(DATA IN THIS EXERCISE Opens)
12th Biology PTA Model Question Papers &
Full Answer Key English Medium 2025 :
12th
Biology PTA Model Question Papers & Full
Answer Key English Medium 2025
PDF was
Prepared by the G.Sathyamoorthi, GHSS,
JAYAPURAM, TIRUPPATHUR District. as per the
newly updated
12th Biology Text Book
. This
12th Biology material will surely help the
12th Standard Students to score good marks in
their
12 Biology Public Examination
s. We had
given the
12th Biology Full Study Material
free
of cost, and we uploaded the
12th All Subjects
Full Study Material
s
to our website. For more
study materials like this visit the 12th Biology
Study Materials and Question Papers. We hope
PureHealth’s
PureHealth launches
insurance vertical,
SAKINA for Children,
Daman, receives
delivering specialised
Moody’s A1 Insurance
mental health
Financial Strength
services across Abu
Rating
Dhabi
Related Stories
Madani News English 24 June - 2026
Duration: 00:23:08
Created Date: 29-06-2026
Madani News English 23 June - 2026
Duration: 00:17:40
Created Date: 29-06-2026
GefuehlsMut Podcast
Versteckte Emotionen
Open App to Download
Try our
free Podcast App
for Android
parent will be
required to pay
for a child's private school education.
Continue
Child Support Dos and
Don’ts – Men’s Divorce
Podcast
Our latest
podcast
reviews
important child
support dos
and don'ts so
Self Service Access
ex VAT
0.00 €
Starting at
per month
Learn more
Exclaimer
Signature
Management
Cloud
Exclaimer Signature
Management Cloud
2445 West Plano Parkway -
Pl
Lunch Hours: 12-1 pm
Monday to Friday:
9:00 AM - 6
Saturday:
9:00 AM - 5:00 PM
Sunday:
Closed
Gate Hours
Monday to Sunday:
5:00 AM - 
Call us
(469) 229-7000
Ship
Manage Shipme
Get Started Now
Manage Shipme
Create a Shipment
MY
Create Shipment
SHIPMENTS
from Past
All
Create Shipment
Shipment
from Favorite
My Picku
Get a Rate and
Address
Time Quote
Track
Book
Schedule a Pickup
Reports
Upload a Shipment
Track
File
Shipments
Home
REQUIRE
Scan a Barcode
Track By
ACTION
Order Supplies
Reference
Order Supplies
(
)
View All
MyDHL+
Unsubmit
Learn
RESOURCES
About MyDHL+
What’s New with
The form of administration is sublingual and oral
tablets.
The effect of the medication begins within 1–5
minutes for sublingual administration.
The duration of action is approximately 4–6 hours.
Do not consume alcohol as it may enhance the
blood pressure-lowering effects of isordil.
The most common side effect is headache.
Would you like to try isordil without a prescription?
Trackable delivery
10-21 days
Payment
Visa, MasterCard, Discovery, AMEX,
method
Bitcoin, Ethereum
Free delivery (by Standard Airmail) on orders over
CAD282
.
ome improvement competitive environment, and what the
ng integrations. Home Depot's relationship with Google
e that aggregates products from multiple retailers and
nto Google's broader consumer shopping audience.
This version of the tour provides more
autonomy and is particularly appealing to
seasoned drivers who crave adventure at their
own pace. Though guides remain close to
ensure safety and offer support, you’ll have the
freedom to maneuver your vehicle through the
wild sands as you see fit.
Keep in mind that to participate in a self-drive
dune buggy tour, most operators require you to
(DATA IN THIS EXERCISE Closes)
(DATA IN THIS EXERCISE Opens)
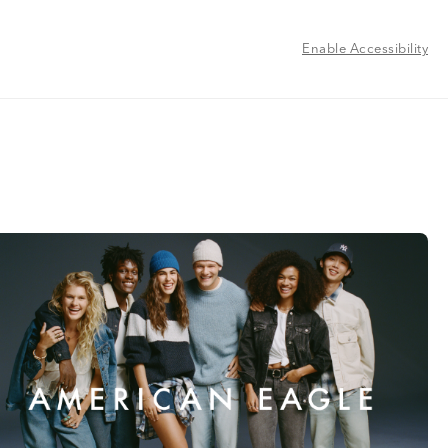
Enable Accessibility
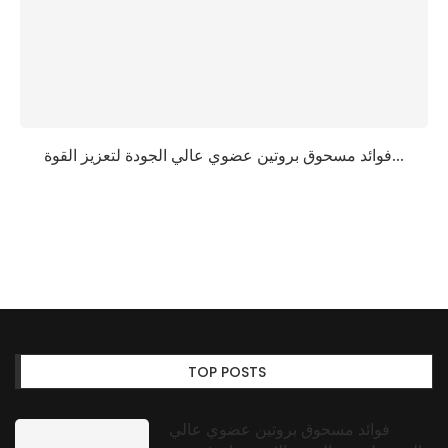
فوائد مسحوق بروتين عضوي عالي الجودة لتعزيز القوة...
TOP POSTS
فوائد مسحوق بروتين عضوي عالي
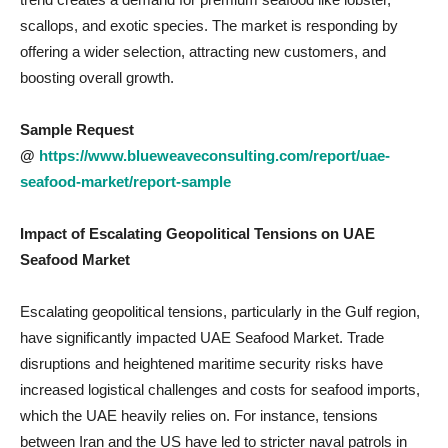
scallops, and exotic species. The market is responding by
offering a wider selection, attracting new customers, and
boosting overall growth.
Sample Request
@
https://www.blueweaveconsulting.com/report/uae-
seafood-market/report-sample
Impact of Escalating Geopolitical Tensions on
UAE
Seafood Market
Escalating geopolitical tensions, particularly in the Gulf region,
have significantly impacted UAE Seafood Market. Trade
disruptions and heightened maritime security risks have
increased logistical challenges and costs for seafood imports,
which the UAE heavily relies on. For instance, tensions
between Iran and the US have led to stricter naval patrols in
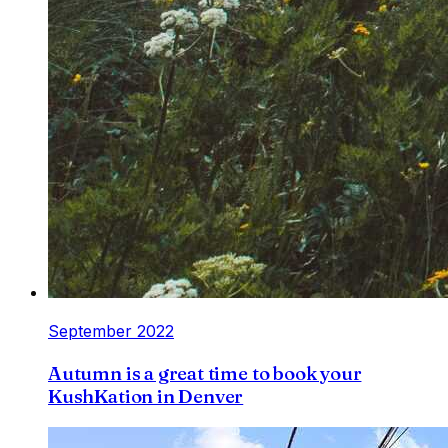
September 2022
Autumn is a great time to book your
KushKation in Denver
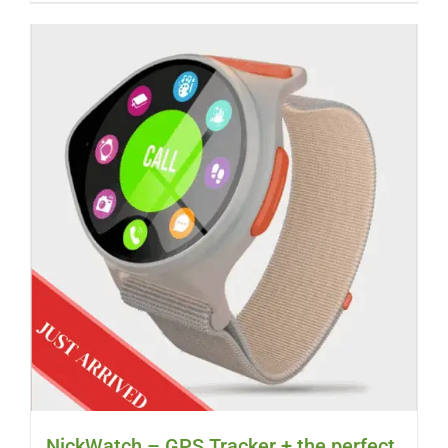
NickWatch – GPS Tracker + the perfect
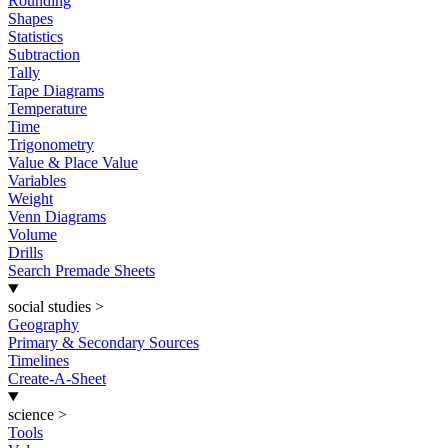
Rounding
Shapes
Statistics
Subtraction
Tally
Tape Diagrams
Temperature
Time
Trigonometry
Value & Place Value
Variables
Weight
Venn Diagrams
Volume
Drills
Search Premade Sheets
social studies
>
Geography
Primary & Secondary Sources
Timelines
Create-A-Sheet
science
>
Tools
(DATA IN THIS EXERCISE Closes)
• _TASK OBJECTIVE_:
Look above for the line with "12th Biology Text Book" and the line with "Management Cloud". Retype those two lines and every line between them exactly, adding nothing.

• _ANSWER TO THIS TASK_:
12th Biology Text Book
. This
12th Biology material will surely help the
12th Standard Students to score good marks in
their
12 Biology Public Examination
s. We had
given the
12th Biology Full Study Material
free
of cost, and we uploaded the
12th All Subjects
Full Study Material
s
to our website. For more
study materials like this visit the 12th Biology
Study Materials and Question Papers. We hope
PureHealth’s
PureHealth launches
insurance vertical,
SAKINA for Children,
Daman, receives
delivering specialised
Moody’s A1 Insurance
mental health
Financial Strength
services across Abu
Rating
Dhabi
Related Stories
Madani News English 24 June - 2026
Duration: 00:23:08
Created Date: 29-06-2026
Madani News English 23 June - 2026
Duration: 00:17:40
Created Date: 29-06-2026
GefuehlsMut Podcast
Versteckte Emotionen
Open App to Download
Try our
free Podcast App
for Android
parent will be
required to pay
for a child's private school education.
Continue
Child Support Dos and
Don’ts – Men’s Divorce
Podcast
Our latest
podcast
reviews
important child
support dos
and don'ts so
Self Service Access
ex VAT
0.00 €
Starting at
per month
Learn more
Exclaimer
Signature
Management
Cloud
Exclaimer Signature
Management Cloud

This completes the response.